▶ **Work instructions**:
Transcribe each entry below exactly. Pictures do not go in the copy.

▶ **Records from a dataset**:
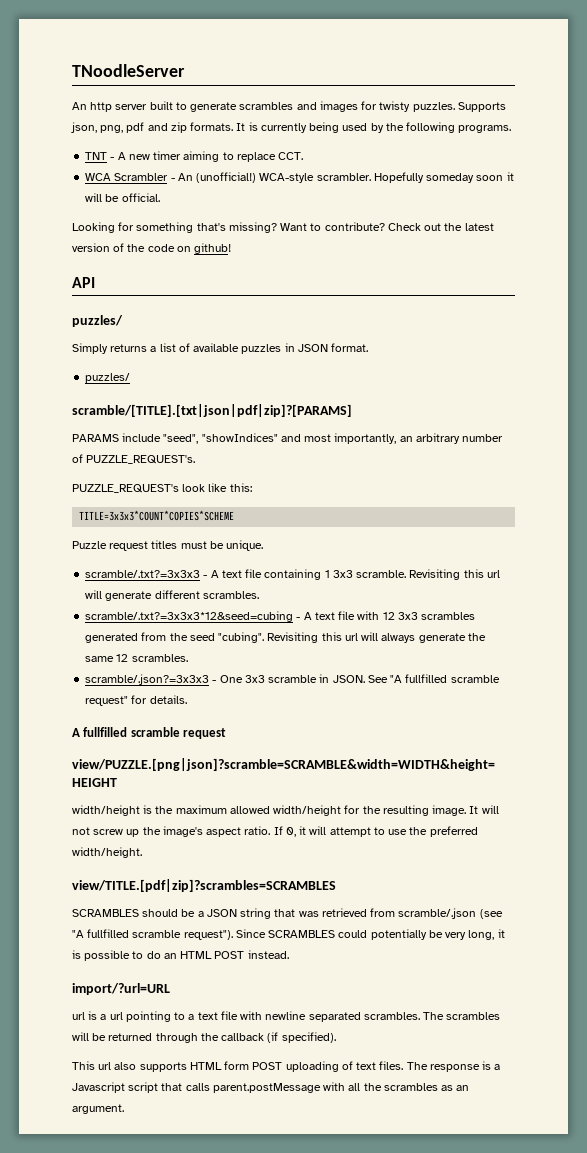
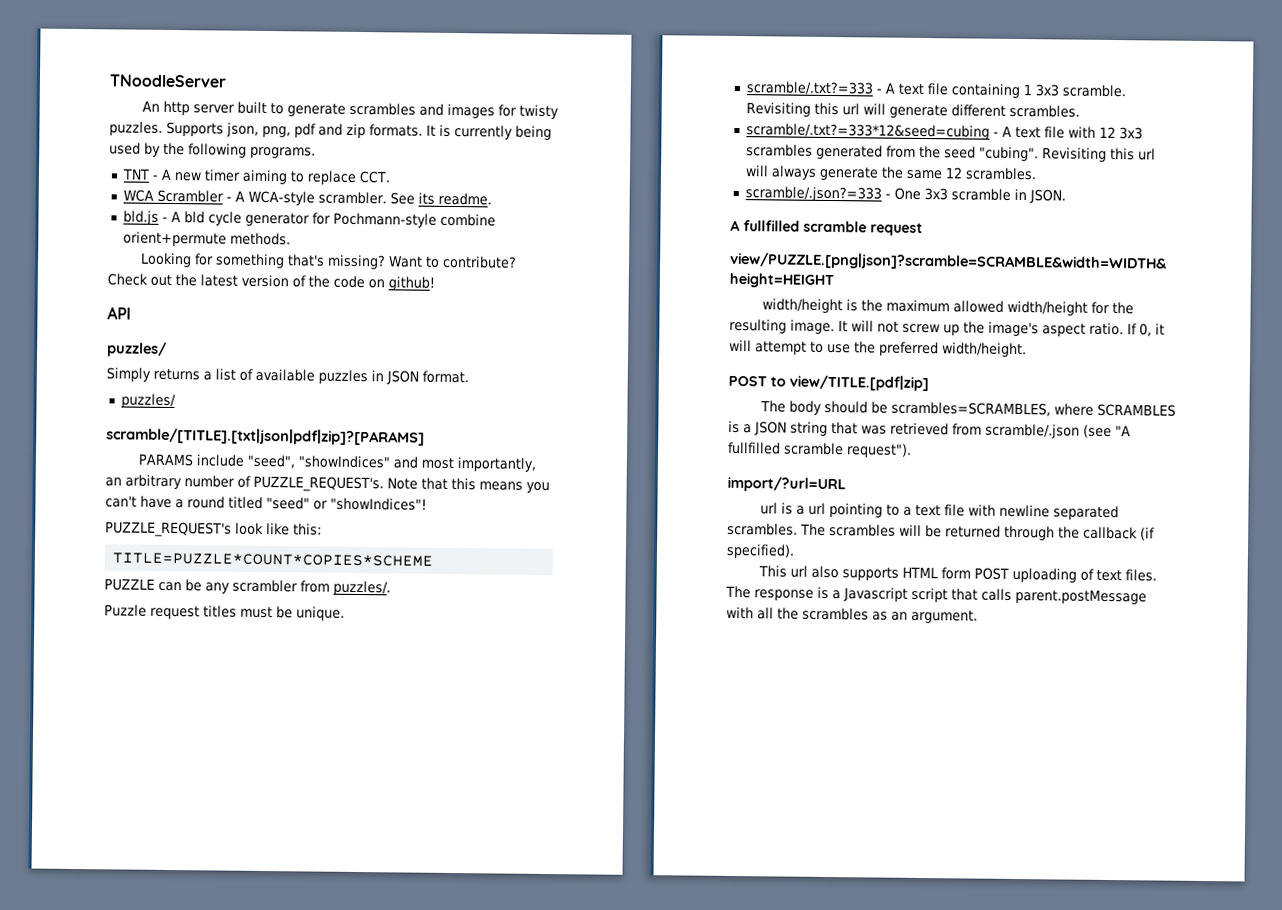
[177,172,514,183] [85,193,160,202] An (unofficial!) WCA-style scrambler. Hopefully someday soon it will be official. -> [234,190,492,206] [122,210,496,228] [122,231,291,247] A WCA-style scrambler. See its readme. // bld.js - A bld cycle generator for Pochmann-style combine orient+permute methods.
[72,483,252,493] [79,510,235,521] // PUZZLE_REQUEST's look like this: // TITLE=3x3x3*COUNT*COPIES*SCHEME -> [387,477,550,494] [105,495,427,511] [105,521,322,538] [112,552,434,567] [104,578,391,596] Note that this means you can't have a round titled "seed" or "showIndices"! // PUZZLE_REQUEST's look like this: // TITLE=PUZZLE*COUNT*COPIES*SCHEME // PUZZLE can be any scrambler from puzzles/.
[85,570,201,578] scramble/.txt?=3x3x3 -> [745,81,873,96] scramble/.txt?=333
[85,611,294,622] scramble/.txt?=3x3x3*12&seed=cubing -> [745,123,990,140] scramble/.txt?=333*12&seed=cubing
[85,674,210,685] scramble/.json?=3x3x3 -> [744,186,882,202] scramble/.json?=333
[367,674,500,683] [85,695,187,706] See "A fullfilled scramble request" for details. -> (1066, 196) none
[72,879,336,892] [72,909,196,917] view/TITLE.[pdf|zip]?scrambles=SCRAMBLES // SCRAMBLES should be -> [728,374,929,392] [759,400,1176,417] [728,420,740,434] POST to view/TITLE.[pdf|zip] // The body should be scrambles=SCRAMBLES, where SCRAMBLES is
[235,929,505,940] [72,950,289,961] Since SCRAMBLES could potentially be very long, it is possible to do an HTML POST instead. -> (912, 450) none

▶ **The completed task**:
[177,172,514,183] [85,193,160,202] An (unofficial!) WCA-style scrambler. Hopefully someday soon it will be official. -> [234,190,492,206] [122,210,496,228] [122,231,291,247] A WCA-style scrambler. See its readme. // bld.js - A bld cycle generator for Pochmann-style combine orient+permute methods.
[72,483,252,493] [79,510,235,521] // PUZZLE_REQUEST's look like this: // TITLE=3x3x3*COUNT*COPIES*SCHEME -> [387,477,550,494] [105,495,427,511] [105,521,322,538] [112,552,434,567] [104,578,391,596] Note that this means you can't have a round titled "seed" or "showIndices"! // PUZZLE_REQUEST's look like this: // TITLE=PUZZLE*COUNT*COPIES*SCHEME // PUZZLE can be any scrambler from puzzles/.
[85,570,201,578] scramble/.txt?=3x3x3 -> [745,81,873,96] scramble/.txt?=333
[85,611,294,622] scramble/.txt?=3x3x3*12&seed=cubing -> [745,123,990,140] scramble/.txt?=333*12&seed=cubing
[85,674,210,685] scramble/.json?=3x3x3 -> [744,186,882,202] scramble/.json?=333
[367,674,500,683] [85,695,187,706] See "A fullfilled scramble request" for details. -> (1066, 196) none
[72,879,336,892] [72,909,196,917] view/TITLE.[pdf|zip]?scrambles=SCRAMBLES // SCRAMBLES should be -> [728,374,929,392] [759,400,1176,417] [728,420,740,434] POST to view/TITLE.[pdf|zip] // The body should be scrambles=SCRAMBLES, where SCRAMBLES is
[235,929,505,940] [72,950,289,961] Since SCRAMBLES could potentially be very long, it is possible to do an HTML POST instead. -> (912, 450) none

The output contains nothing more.